Paper Short Abstract:
In this paper, I will adopt an autoethnographic approach to discuss how the ethnographer is led to negociate her position and to handle relationships in a mindfulness-based somatic workshop named “Contemplative Theatre”.
Paper Abstract:
The series of workshops facilitated by Toshimitsu Kokido (an artist, actor and practitioner of drama and movement therapy), Chizuko Tezuka (a psychologist and researcher of ‘naikan’–i.e. introspection–therapy), and Yuki Imoto (an anthropologist and researcher of mindfulness practices), was first developed in the autumn of 2017 as part of Imoto’s class on Contemplative Studies and Mindfulness at Keio University. Since 2018, the three have also organized workshops for the general public. I joined as a participant in August 2018 and has been following the development of the Contemplative Theatre workshops until 2021. This paper aims for an autoethnographic approach based on my experience of being both ‘subject for experiment’ and ethnographer. Specifically, I question the uncertainties of relationships between participants.
As an ethnologist of the Chinese countryside, I found myself confronted with a number of new issues: collaborative research, the difficulties of negotiating one's place in the field and creating projects, how to handle interviews with people who themselves have a very elaborate discourse on their practice.

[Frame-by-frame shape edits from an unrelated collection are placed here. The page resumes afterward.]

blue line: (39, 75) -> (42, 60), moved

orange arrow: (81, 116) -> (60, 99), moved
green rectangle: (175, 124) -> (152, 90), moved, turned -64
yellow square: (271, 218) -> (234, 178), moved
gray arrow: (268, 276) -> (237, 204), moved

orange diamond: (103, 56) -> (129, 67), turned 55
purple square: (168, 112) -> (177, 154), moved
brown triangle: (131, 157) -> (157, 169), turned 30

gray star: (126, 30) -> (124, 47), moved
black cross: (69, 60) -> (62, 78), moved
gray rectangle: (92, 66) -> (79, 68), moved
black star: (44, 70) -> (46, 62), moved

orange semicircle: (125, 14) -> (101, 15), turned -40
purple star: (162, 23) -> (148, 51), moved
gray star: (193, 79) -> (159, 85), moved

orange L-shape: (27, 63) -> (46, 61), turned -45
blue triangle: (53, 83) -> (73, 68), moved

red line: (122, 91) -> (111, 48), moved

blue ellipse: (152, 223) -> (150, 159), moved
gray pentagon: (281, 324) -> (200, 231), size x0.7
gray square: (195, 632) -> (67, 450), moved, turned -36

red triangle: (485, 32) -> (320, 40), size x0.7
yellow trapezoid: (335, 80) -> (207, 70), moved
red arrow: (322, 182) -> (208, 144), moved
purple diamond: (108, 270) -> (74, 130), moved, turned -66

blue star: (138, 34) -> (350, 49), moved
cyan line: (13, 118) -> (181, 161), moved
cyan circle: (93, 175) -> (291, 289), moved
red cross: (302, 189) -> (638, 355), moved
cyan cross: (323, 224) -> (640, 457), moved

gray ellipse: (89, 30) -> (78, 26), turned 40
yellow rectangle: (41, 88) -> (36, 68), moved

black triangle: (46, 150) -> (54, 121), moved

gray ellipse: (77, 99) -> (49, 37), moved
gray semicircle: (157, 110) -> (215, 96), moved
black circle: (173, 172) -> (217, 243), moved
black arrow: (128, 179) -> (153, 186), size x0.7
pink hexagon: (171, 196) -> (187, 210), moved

This experience raised several methodological questions that my anthropologist colleague also shared. We thus discussed how our academic work could take account of these introspective and contemplative experiences, which are, by definition, beyond words. The question also arose of the heuristic value of the Contemplative Theater workshops, of the "authenticity" of a field created to be a laboratory for experimentation. The proposed paper shall reflect on all these aspects of regimes of presence and communication.